O sangue azul dos caranguejos-ferradura é necessário para remédios, mas uma ave em declínio precisa deles para comer
Um animal marinho primordial que vive nas planícies lamacentas das marés da Costa Leste e serve como eixo para a produção de medicamentos vitais deverá beneficiar de novas normas de protecção.
Mas os conservacionistas que há anos tentam salvar uma espécie de ave em declínio – o nó vermelho – que depende dos caranguejos-ferradura, temem que as proteções ainda não sejam suficientes.
Os fabricantes de medicamentos e dispositivos médicos dependem do valioso sangue azul dos caranguejos – invertebrados em forma de capacete que afundam no oceano e nas piscinas de maré há mais de 400 milhões de anos – para testar impurezas potencialmente perigosas. Parte do sangue dos animais é drenada e devolvida ao meio ambiente, mas muitos morrem por causa do sangramento.

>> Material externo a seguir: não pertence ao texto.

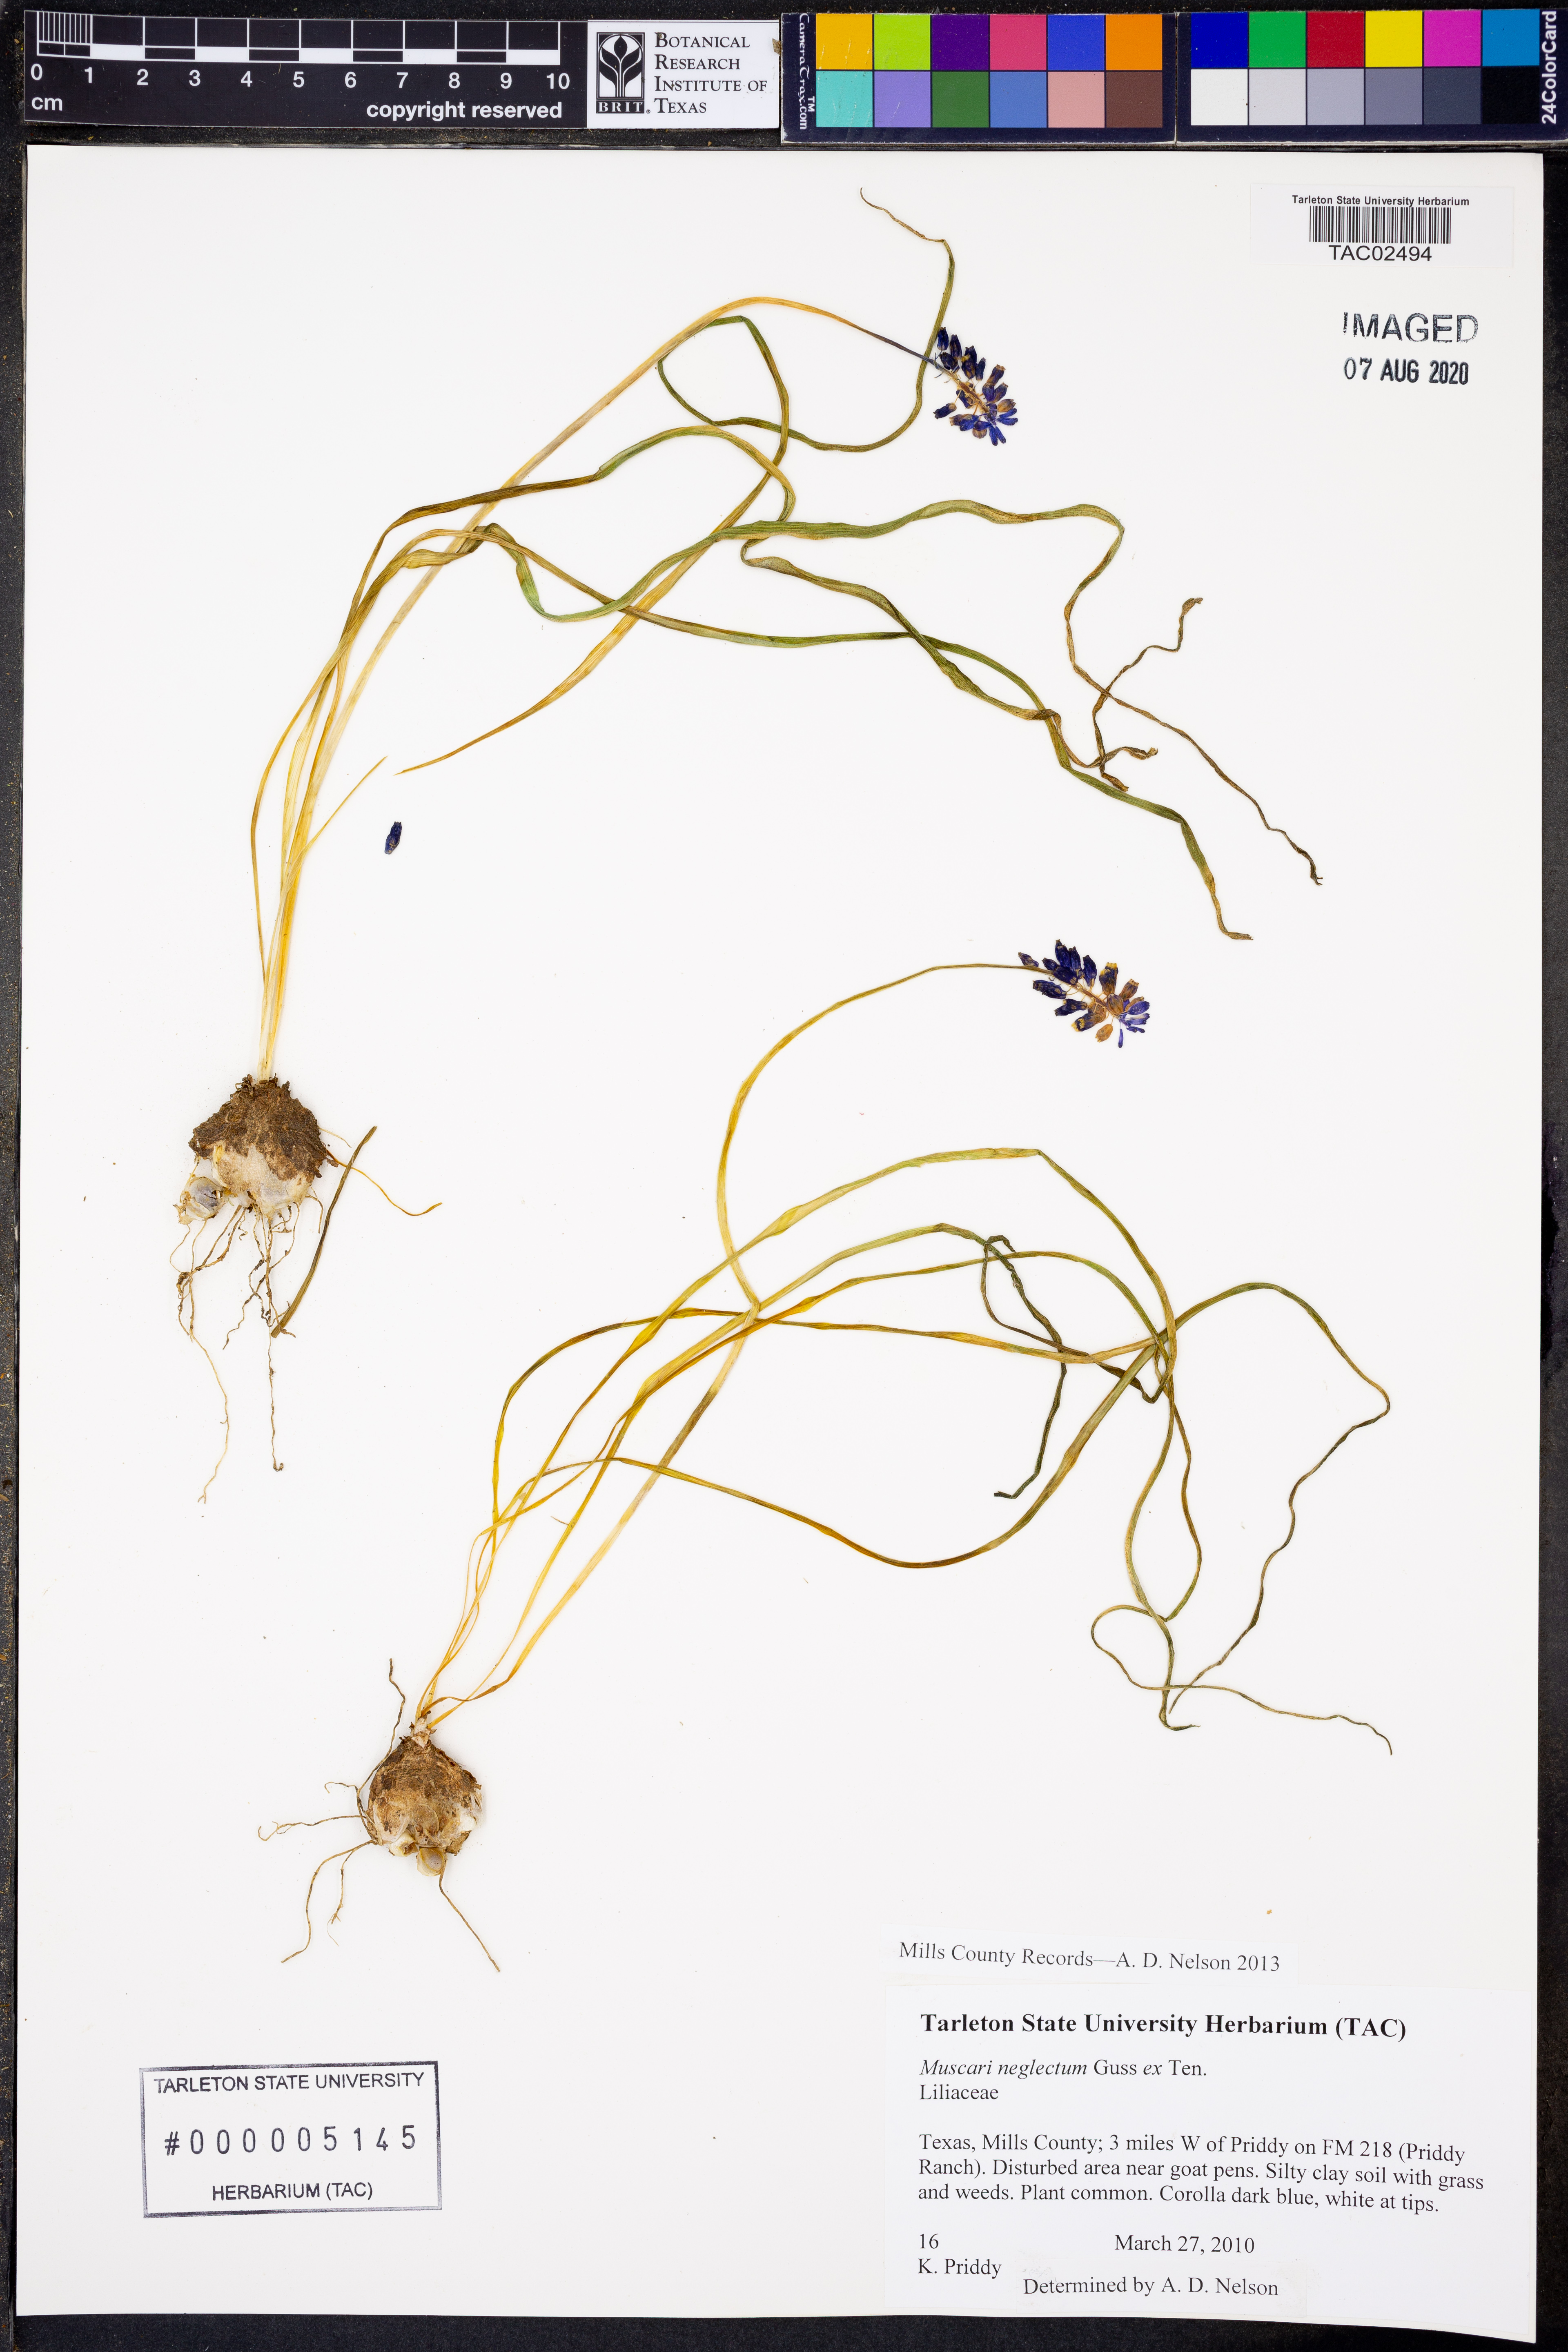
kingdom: Plantae
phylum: Tracheophyta
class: Liliopsida
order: Asparagales
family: Asparagaceae
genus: Muscari
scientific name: Muscari neglectum
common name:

Revisões recentes nas diretrizes para o manejo dos animais devem mantê-los vivos durante o processo, disseram os reguladores. Os animais – não verdadeiros caranguejos, mas sim mais estreitamente relacionados com invertebrados terrestres, como aranhas e escorpiões – estão em declínio em algumas áreas da sua distribuição na Costa Leste.
“Eles estavam aqui antes dos dinossauros”, disse Glenn Gauvry, presidente do Ecological Research & Development Group, uma organização sem fins lucrativos com sede em Delaware que defende a conservação do caranguejo-ferradura. “E eles estão tendo problemas porque os novos garotos do bairro, nós, não aprendemos a valorizar os mais velhos.”
A colheita de caranguejos-ferradura, que também são capturados como isca na indústria da pesca comercial, emergiu como uma questão crítica para os conservacionistas nos últimos anos devido ao papel da criatura nos ecossistemas costeiros. Os ovos dos caranguejos são alimentos de vital importância para uma subespécie em declínio de uma ave chamada nó vermelho – uma ave limícola migratória cor de ferrugem listada como ameaçada pela Lei de Espécies Ameaçadas.
As aves, que migram cerca de 30.577 quilómetros de ida e volta da América do Sul para o Canadá e têm de parar para comer ao longo do caminho, precisam de uma protecção mais forte dos caranguejos-ferradura para sobreviver, disse Bethany Kraft, directora sénior de conservação costeira da Audubon Society. Kraft e outros defensores da vida selvagem disseram que o fato de as diretrizes para o manejo dos caranguejos serem voluntárias e não obrigatórias deixa o nó vermelho em risco.
“Garantir que haja o suficiente para abastecer essas aves neste vôo enorme e insanamente longo é simplesmente crítico”, disse Kraft. “Há uma ligação muito clara entre os caranguejos-ferradura e a sobrevivência do nó vermelho nas próximas décadas.”
Os caranguejos-ferradura são valiosos porque seu sangue pode ser transformado em lisado de amebócitos limulus, ou LAL, que é usado para detectar patógenos em medicamentos indispensáveis, como antibióticos injetáveis. Os caranguejos são recolhidos manualmente pelos pescadores ou através de arrastões para utilização por empresas biomédicas, depois o seu sangue é separado e as proteínas contidas nos seus glóbulos brancos são processadas. São necessárias dezenas de caranguejos para produzir sangue suficiente para encher um único tubo de vidro com seu sangue, que contém células imunológicas sensíveis a bactérias.
Existem apenas cinco fabricantes licenciados pelo governo federal na Costa Leste que processam sangue de caranguejo-ferradura. O sangue é frequentemente descrito por grupos ativistas como valendo US$ 15 mil por litro, embora alguns membros da indústria digam que esse valor é impossível de verificar.
Os reguladores estimam que cerca de 15% dos caranguejos morrem no processo de sangramento. Em 2021, isso significou a morte de cerca de 112 mil caranguejos, disse Caitlin Starks, coordenadora sênior do plano de gestão pesqueira da Comissão de Pesca Marinha dos Estados do Atlântico. A pesca com iscas para caranguejos-ferradura, que são usados como isca para enguias e caracóis marinhos, matou mais de seis vezes esse número, disse ela.
Ainda assim, a comissão de pescas aprovou em Maio novas melhores práticas de gestão para a colheita e manuseamento dos caranguejos pela indústria biomédica. Isso inclui minimizar a exposição à luz solar e manter os caranguejos frescos e úmidos, disse Starks.
“O objetivo é dar aos caranguejos sangrados uma melhor chance de sobreviver e contribuir para o ecossistema depois de serem soltos”, disse ela.